Os cristãos na Nicarágua enfrentam uma escalada na repressão durante os cultos religiosos, especialmente neste ano, quando a Páscoa coincidiu com o aniversário dos protestos de 2018. A polícia armada esteve presente em várias igrejas, advertindo líderes religiosos a não mencionarem presos políticos.

Na Sexta-feira Santa, a Catedral de Santiago Apóstolo, em Boaco, teve policiais da tropa de choque posicionados em frente enquanto a comunidade celebrava a Via Sacra. A Catedral de Nossa Senhora da Assunção, em Juigalpa, também reportou a presença de viaturas policiais e mídia controlada pelo Estado.

A organização Christian Solidarity Worldwide (CSW) destacou que a repressão às igrejas, tanto protestantes quanto católicas, aumentou sob o governo do presidente Daniel Ortega. O oficial de relações públicas da CSW, Ellis Heasley, afirmou que líderes religiosos que oram por paz e justiça podem ser vistos como críticos ao regime.

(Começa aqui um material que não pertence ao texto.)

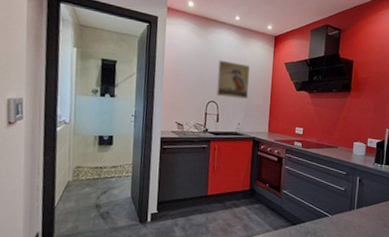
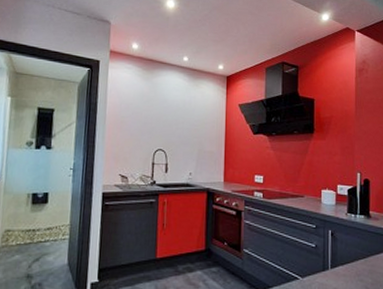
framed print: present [216,60,251,99] -> none [164,104,201,146]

Recentemente, o Grupo de Peritos em Direitos Humanos da ONU publicou um relatório sobre violações de direitos humanos na Nicarágua, enquanto o governo anunciou sua retirada do Conselho de Direitos Humanos da ONU. O CEO da CSW, Scot Bower, criticou a presença policial durante as celebrações religiosas, considerando-a excessiva e injustificada. Ele pediu à comunidade internacional que encontre formas de responsabilizar Ortega e seu regime pela deterioração dos direitos humanos no país.